One type of commodity available for purchase in the department stores – and indeed in specialist shops that later became department stores – was furniture. As Julie Banham shows in Materialising the domestic interior. Sheffield’s nineteenth-century furniture industry, Sheffield’s production and associated consumer boom brought about a great expansion in the need for home furnishing. Like the department store, the production and consumption of furniture in Sheffield provides a kind of material window into past lives and concerns, and also highlights the interrelationship between local and wider concerns. She shows us how some of the newly wealthy adopted fashionable styles that were current in other parts of the country. Others, however, especially those whose position was a little more economically precarious, resisted the temptations of fashion and the material obsolescence that accompanied it, and instead developed what came to be known as ‘the Sheffield code’. This entailed an emphasis on qualities such as ‘durability, practicality, propriety [and] comfort’ rather than on novelty and cosmopolitanism. This even resulted in certain styles still being produced by Sheffield furniture makers after they had ceased to be made elsewhere.

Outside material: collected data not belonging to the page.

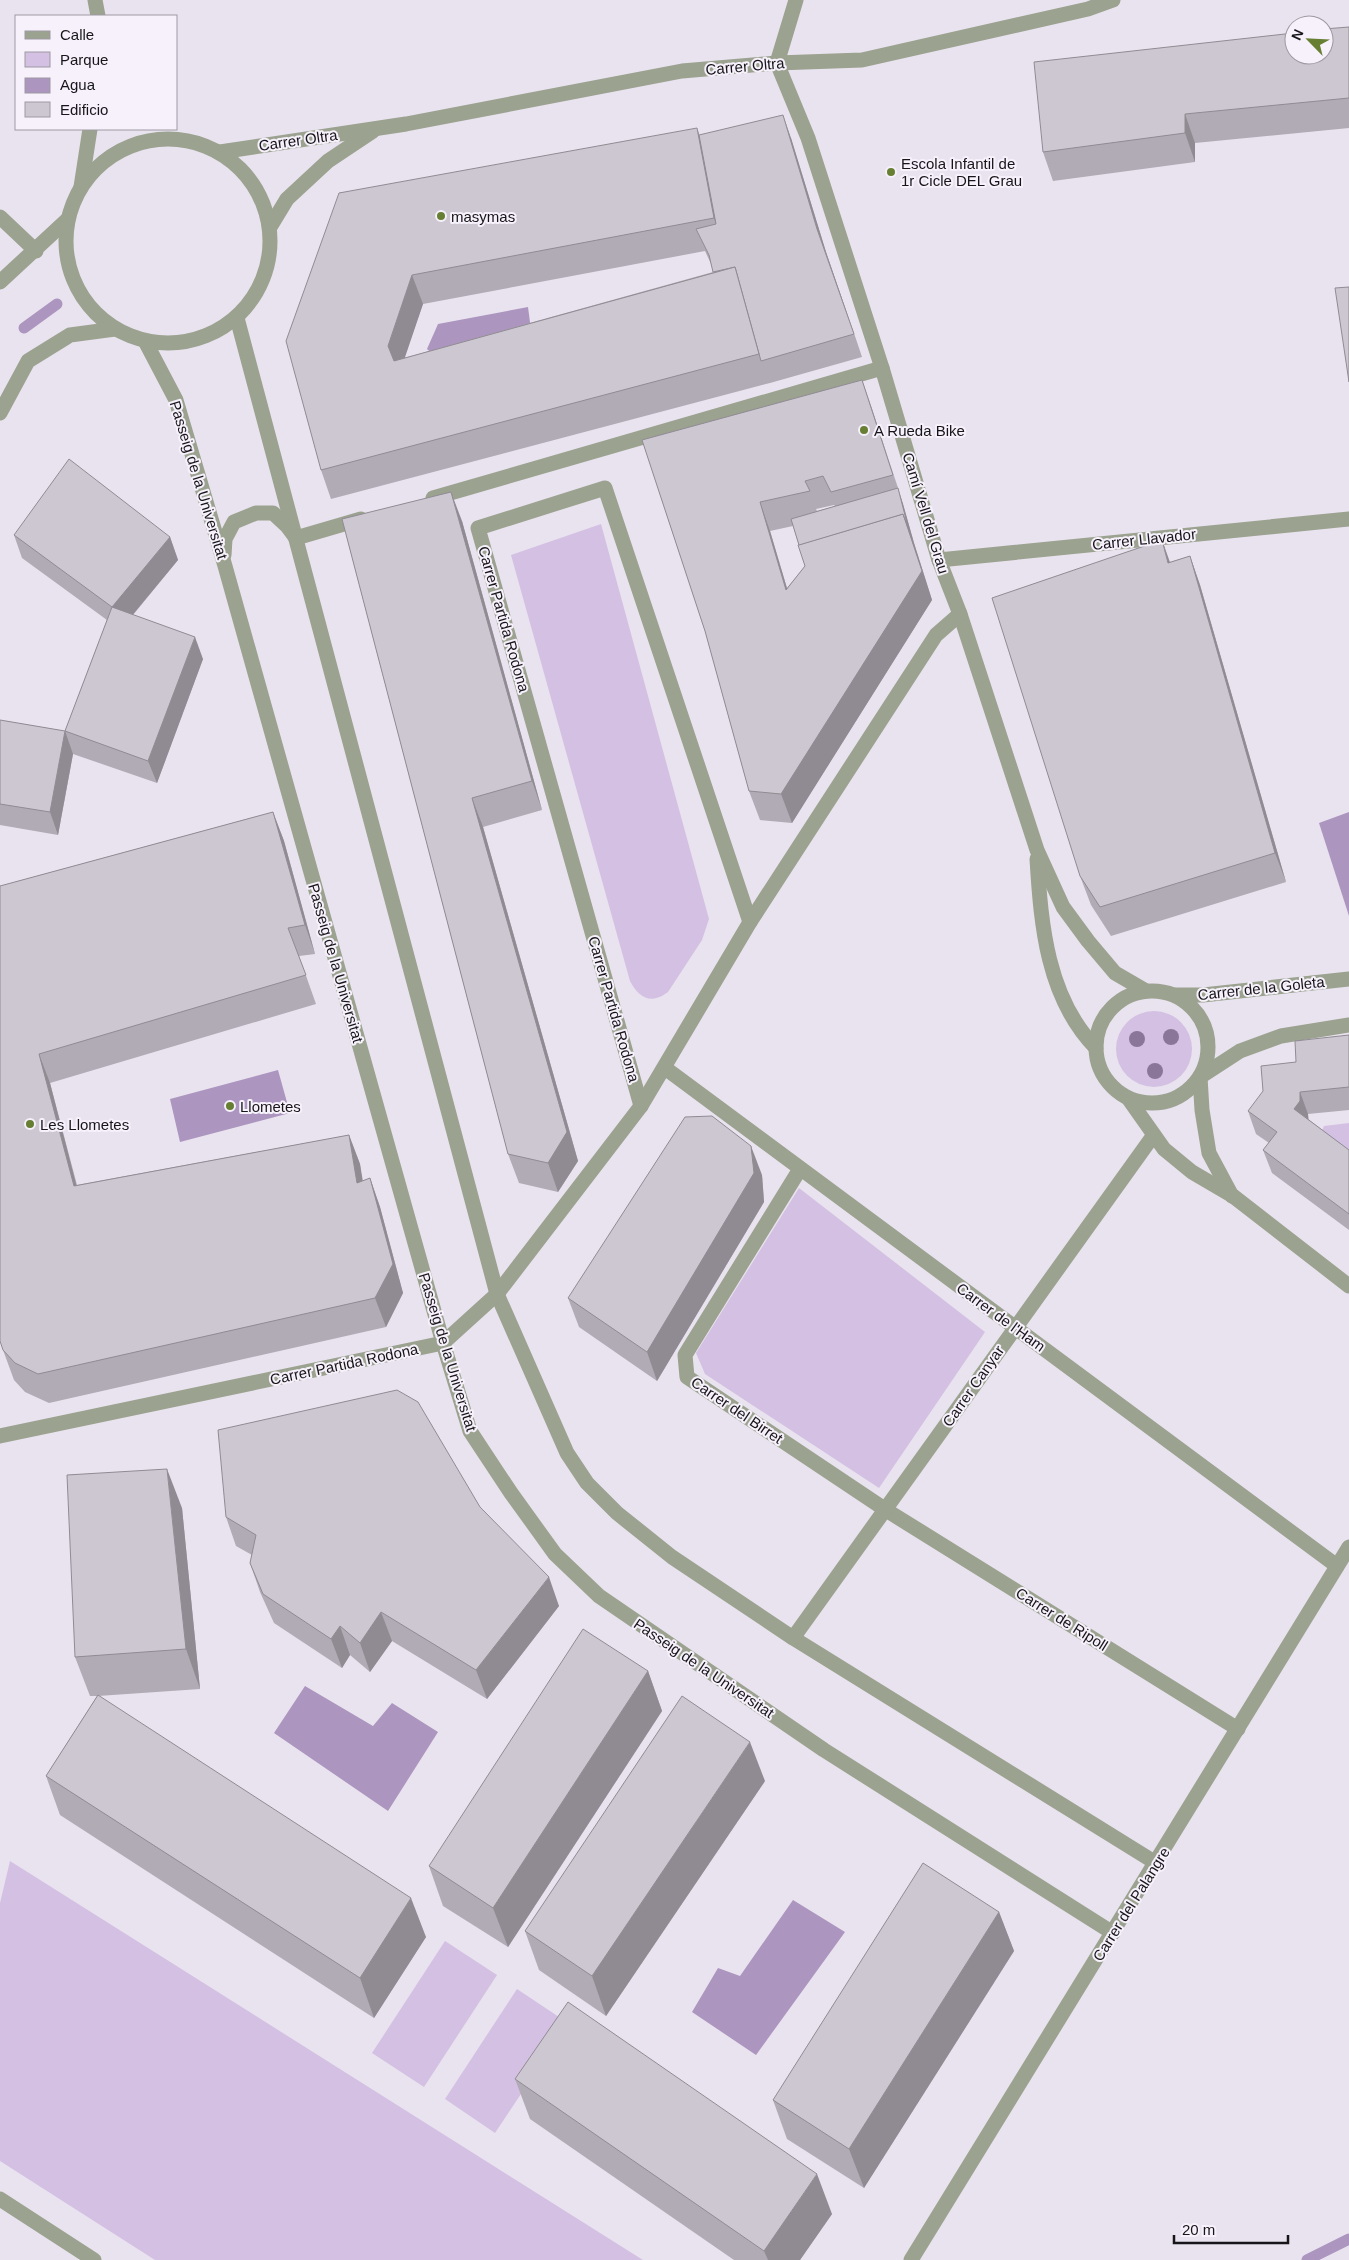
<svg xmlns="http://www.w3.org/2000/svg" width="1349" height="2260" viewBox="0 0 1349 2260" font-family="Helvetica,sans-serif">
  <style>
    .green { fill: #d3c0e3 }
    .water { fill: #ac95bf }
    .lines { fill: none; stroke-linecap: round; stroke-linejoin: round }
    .stream { stroke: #ac95bf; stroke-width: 11 }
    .minor { stroke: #9ba28f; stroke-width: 15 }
    .tree { fill: #8a7698 }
    .wall { fill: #b0abb5; fill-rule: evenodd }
    .shaded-wall { fill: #908b93 }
    .building { fill: #cdc7d2; stroke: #908b93 }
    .poi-dot { fill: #677f32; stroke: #f7f1fc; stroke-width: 2 }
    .labels { text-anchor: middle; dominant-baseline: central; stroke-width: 4; stroke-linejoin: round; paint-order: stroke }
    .street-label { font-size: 15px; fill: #171519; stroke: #f7f1fc }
    .poi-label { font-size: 15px; fill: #171519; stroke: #f7f1fc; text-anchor: start }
  </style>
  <rect width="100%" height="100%" fill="#e9e3ef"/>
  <g class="green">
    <path d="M601,524L709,919L702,940L668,992C651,1005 639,998 630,981L511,555Z"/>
    <circle cx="1154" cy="1049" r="38"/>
    <path d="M1349,1123V1156L1320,1135L1324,1126Z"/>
    <path d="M799,1188L985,1332L879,1488L705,1374L696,1353Z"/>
    <path d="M10,1861L643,2260H155L0,2161V1903Z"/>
    <path d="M445,1941L497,1975L424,2087L372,2053Z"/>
    <path d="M517,1989L568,2023L495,2133L445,2099Z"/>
  </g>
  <g class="water">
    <path d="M528,307L531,330L435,356L427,349L438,324Z"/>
    <path d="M1349,812V916L1319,823Z"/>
    <path d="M278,1070L290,1113L180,1142L170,1099Z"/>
    <path d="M305,1686L373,1726L392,1703L438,1732L388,1811L274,1733Z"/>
    <path d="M793,1900L845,1932L756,2055L692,2012L718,1968L740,1976Z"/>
  </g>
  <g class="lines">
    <g class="stream">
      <path d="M24,328L57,304"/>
      <path d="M1307,2260L1349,2239"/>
    </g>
    <g class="minor">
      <path d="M95,0L98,16"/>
      <path d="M777,63L808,138L882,368L939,560L960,614L1037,850L1063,907L1088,941L1115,973L1146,991"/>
      <path d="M777,63L796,0"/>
      <circle cx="168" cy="241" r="102"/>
      <path d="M220,152L406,124L682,71L777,63L862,60L1088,9L1113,0"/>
      <path d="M81,187L90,129"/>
      <path d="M0,217L36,251"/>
      <path d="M270,227L287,199L328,161L373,131"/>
      <path d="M0,282L68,219"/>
      <path d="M237,318L497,1294L567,1453L587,1483L617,1513L672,1557L793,1638L1156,1863"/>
      <path d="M145,341L176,400L225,566L443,1343L470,1431L511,1493L555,1554L599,1596L824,1750L1113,1933"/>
      <path d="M0,413L28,361L70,335L115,329"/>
      <path d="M433,498L882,368"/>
      <path d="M224,555L225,539L234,522L256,513H273L287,526L296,538L361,519"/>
      <path d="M939,560L1349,519"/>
      <path d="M1037,859C1041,925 1047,998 1096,1048"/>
      <circle cx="1152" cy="1047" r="56"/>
      <path d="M1175,995H1203L1349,979"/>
      <path d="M665,1068L1337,1566"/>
      <path d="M1200,1077L1240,1051L1281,1036L1349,1025"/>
      <path d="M1200,1077L1202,1110L1209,1153L1232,1196"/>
      <path d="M1128,1098L1164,1149L1192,1172L1233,1196L1349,1286"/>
      <path d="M641,1106L478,528L605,488L750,922"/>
      <path d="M800,1169L685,1355L687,1377L886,1510L1238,1729"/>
      <path d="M0,1436L443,1343L497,1294L641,1106L750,922L936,635L960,614"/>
      <path d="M793,1638L1153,1136"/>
      <path d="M0,2199L94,2260"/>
      <path d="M911,2260L1349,1547"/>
    </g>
  </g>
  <g class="tree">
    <circle cx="1171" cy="1037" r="8"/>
    <circle cx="1137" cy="1039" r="8"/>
    <circle cx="1155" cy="1071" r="8"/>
  </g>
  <g class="wall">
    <path d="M1349,27V128L1195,143V162L1053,181L1043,152Z"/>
    <path d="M699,135L791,138L826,252L862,357L770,383L331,499L321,470L339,193ZM705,251L712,266L713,272L404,358L423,304Z"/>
    <path d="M862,380L872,409L903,504L914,543L932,600L792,823L760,820L749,791L705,631L642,440ZM834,505L835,506L817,511L816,509ZM793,526L805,566L787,588L770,531Z"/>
    <path d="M342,519L462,521L542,810L483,827L578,1161L558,1192L519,1183L508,1154Z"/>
    <path d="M14,535L170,537L178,560L133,615L203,659L157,783L73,754L58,835L0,825V720L65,731L107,620L22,558Z"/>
    <path d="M1162,540L1170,562L1190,556L1200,585L1286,882L1111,936L1091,905L1080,876Z"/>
    <path d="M273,812L284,841L315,954L299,956L316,1004L50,1083L77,1185L349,1135L360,1164L362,1181L370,1178L380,1207L403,1293L386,1327L49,1403L25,1392L14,1380L3,1350L0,886Z"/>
    <path d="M1349,1035V1110L1308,1114V1119L1349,1150V1230L1272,1173L1263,1150L1269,1143L1256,1134L1248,1111L1296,1062Z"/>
    <path d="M762,1175L764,1202L657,1381L579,1327L568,1298Z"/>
    <path d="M480,1507L559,1606L487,1699L392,1641L370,1672L350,1655L342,1668L274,1623L260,1592L250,1563L252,1555L236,1546L226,1517Z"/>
    <path d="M182,1508L200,1689L98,1696L426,1937L374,2018L60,1815L46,1776L97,1696H90L75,1657Z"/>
    <path d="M648,1671L662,1711L508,1947L443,1906L429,1866Z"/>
    <path d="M765,1781L606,2016L539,1970L525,1931Z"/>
    <path d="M999,1912L1014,1951L864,2188L787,2139L773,2100Z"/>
    <path d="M515,2079L832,2214L800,2260H734L530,2119Z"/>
  </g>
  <g class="shaded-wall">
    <path d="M1185,114L1195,143V162L1185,133Z"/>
    <path d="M783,115L791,138L826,252L862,357L817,229Z"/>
    <path d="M697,128L707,157L724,247L714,218Z"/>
    <path d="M412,275L423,304L399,375L388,346Z"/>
    <path d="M862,380L872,409L903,504L914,543L932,600L792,823L781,794L903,514L898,488Z"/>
    <path d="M451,492L462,521L542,810L532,781Z"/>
    <path d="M760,502L770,531L796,619L786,590Z"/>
    <path d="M170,537L178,560L120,630L112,607Z"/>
    <path d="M1162,540L1172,569L1168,563Z"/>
    <path d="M1190,556L1200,585L1286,882L1275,853Z"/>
    <path d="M195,637L203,659L157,783L148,761Z"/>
    <path d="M65,731L73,754L58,835L50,812Z"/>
    <path d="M472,798L483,827L578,1161L558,1192L548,1163Z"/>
    <path d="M273,812L284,841L315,954L305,925Z"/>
    <path d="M39,1054L50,1083L84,1215L74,1186Z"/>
    <path d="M1300,1092L1308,1114L1309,1123L1294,1109Z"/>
    <path d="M349,1135L360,1164L368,1212L357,1183Z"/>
    <path d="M751,1146L762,1175L764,1202L657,1381L647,1352Z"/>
    <path d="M370,1178L380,1207L403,1293L386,1327L375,1298Z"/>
    <path d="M167,1469L182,1508L200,1689L186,1649Z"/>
    <path d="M549,1577L559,1606L487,1699L476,1670Z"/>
    <path d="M381,1612L392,1641L370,1672L360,1643Z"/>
    <path d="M340,1626L350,1655L342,1668L331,1639Z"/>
    <path d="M648,1671L662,1711L508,1947L493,1908Z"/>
    <path d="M750,1742L765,1781L606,2016L592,1976Z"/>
    <path d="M411,1898L426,1937L374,2018L360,1978Z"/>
    <path d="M999,1912L1014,1951L864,2188L849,2149Z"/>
    <path d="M817,2174L832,2214L800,2260H768L764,2251Z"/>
  </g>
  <g class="building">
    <path d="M1349,27V98L1185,114V133L1043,152L1034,62L1294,33V55H1324V29Z"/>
    <path d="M783,115L817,229L854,334L761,361L735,267L713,272L709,255L696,229L716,224L699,135Z"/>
    <path d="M697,128L714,218L412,275L388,346L394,361L735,267L759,354L321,470L286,341L339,193Z"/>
    <path d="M1349,287V382L1335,288Z"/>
    <path d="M862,380L893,475L831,492L823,476L805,481L810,491L760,502L786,590L805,566L798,545L903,514L922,571L781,794L749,791L705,631L642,440Z"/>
    <path d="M69,459L170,537L112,607L195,637L148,761L65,731L112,607L14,535Z"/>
    <path d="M898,488L908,527L903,514L799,545L791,519Z"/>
    <path d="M451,492L532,781L472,798L567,1132L548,1163L508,1154L342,519Z"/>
    <path d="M1162,540L1168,563L1190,556L1275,853L1100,907L1080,876L992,598Z"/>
    <path d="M0,720L65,731L50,812L0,804Z"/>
    <path d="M273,812L305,925L288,928L306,975L39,1054L74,1186L349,1135L357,1183L370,1178L393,1264L375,1298L38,1374L15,1363L3,1350L0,1341V886Z"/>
    <path d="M1349,1035V1087L1300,1092V1101L1294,1109L1349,1150V1214L1263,1150L1277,1132L1248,1111L1263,1091L1261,1066L1296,1062L1295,1041Z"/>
    <path d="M712,1116L751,1146L754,1173L647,1352L568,1298L685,1117Z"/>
    <path d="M397,1390L418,1402L480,1507L549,1577L476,1670L381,1612L360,1643L340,1626L331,1639L263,1594L250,1563L256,1535L226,1517L218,1430Z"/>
    <path d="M167,1469L186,1649L75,1657L67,1475Z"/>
    <path d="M583,1629L648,1671L493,1908L429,1866Z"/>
    <path d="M98,1695L411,1898L360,1978L46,1776Z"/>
    <path d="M682,1696L750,1742L592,1976L525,1931Z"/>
    <path d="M923,1863L999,1912L849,2149L773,2100Z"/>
    <path d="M568,2002L817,2174L764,2251L515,2079Z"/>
  </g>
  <g class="poi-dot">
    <circle cx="891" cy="172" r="5"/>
    <circle cx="441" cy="216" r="5"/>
    <circle cx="864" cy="430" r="5"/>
    <circle cx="230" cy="1106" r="5"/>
    <circle cx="30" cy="1124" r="5"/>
  </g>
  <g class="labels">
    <g class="street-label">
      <text transform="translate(745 66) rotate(-5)">Carrer Oltra</text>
      <text transform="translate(298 140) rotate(-8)">Carrer Oltra</text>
      <text transform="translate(199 480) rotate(73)">Passeig de la Universitat</text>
      <text transform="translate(926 513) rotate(73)">Camí Vell del Grau</text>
      <text transform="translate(1144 539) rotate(-6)">Carrer Llavador</text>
      <text transform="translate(504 619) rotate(74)">Carrer Partida Rodona</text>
      <text transform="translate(336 963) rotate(74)">Passeig de la Universitat</text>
      <text transform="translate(1261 988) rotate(-6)">Carrer de la Goleta</text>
      <text transform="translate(614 1009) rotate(74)">Carrer Partida Rodona</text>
      <text transform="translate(1001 1317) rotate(36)">Carrer de l'Ham</text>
      <text transform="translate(448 1352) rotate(73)">Passeig de la Universitat</text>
      <text transform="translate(344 1364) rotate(-12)">Carrer Partida Rodona</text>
      <text transform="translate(973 1386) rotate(-55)">Carrer Canyar</text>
      <text transform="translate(737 1410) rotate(34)">Carrer del Birret</text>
      <text transform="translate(1062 1619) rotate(32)">Carrer de Ripoll</text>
      <text transform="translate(704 1668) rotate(34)">Passeig de la Universitat</text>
      <text transform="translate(1131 1904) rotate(-58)">Carrer del Palangre</text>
    </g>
    <g class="poi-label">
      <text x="901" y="163">Escola Infantil de<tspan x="901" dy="17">1r Cicle DEL Grau</tspan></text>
      <text x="451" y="216">masymas</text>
      <text x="874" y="430">A Rueda Bike</text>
      <text x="240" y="1106">Llometes</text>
      <text x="40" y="1124">Les Llometes</text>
    </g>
  </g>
  <rect x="15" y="15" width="162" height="115" fill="#f7f1fc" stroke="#9d99a1"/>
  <rect x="25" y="31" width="25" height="8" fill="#9ba28f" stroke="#9d99a1"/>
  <text x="60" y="40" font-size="15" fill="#171519">Calle</text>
  <rect x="25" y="52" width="25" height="15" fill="#d3c0e3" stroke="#9d99a1"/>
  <text x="60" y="65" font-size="15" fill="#171519">Parque</text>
  <rect x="25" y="78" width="25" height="15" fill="#ac95bf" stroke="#9d99a1"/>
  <text x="60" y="90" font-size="15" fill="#171519">Agua</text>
  <rect x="25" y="102" width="25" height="15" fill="#cdc7d2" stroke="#9d99a1"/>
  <text x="60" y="115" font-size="15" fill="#171519">Edificio</text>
  <g transform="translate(1309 40) rotate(294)"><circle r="24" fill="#f7f1fc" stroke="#9d99a1"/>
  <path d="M0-4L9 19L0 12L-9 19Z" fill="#677f32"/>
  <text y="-8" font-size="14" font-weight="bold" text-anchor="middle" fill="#171519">N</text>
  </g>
  <path d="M1174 2235v8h114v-8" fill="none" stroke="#171519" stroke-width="2.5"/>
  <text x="1182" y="2235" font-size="15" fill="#171519" stroke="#f7f1fc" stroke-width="4" paint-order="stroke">20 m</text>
</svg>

The theme of focusing on particular kinds of objects – and using these as a lens onto local and wider practices and social relations – continues , and indeed hones down further in its immediate subject scope, in A filecutter’s hammer from the Hawley Collection by Joan Unwin. Here she shows brilliantly how exploring one particular object – and, moreover, one which many might dismiss as too boringly mundane for attention – can form the focal point of a complex and nuanced history. This includes consideration of the craft and skill involved in both making and using such an object, gender relations and gendered work, local politics and radicalism, and even stories of the author’s own Sheffield forbears. Objects such as industrial tools are too often forgotten by collectors. Fortunately for Sheffield, these have been collected by Ken Hawley, though unfortunately there is no funding for the Hawley Collection, which is housed within the University, to be placed on permanent public display. Some of us included in this volume have been fortunate enough to have been shown around the Hawley Collection by Joan, and I think that all of us, even those who began with little interest in the collection itself, left utterly convinced of its value as a unique window onto some of Sheffield’s hidden lives and worlds. Joan’s article here likewise shows just what a significant contribution a permanent display of the Hawley Collection might make to telling stories of lives that were crucial to the forging of Sheffield.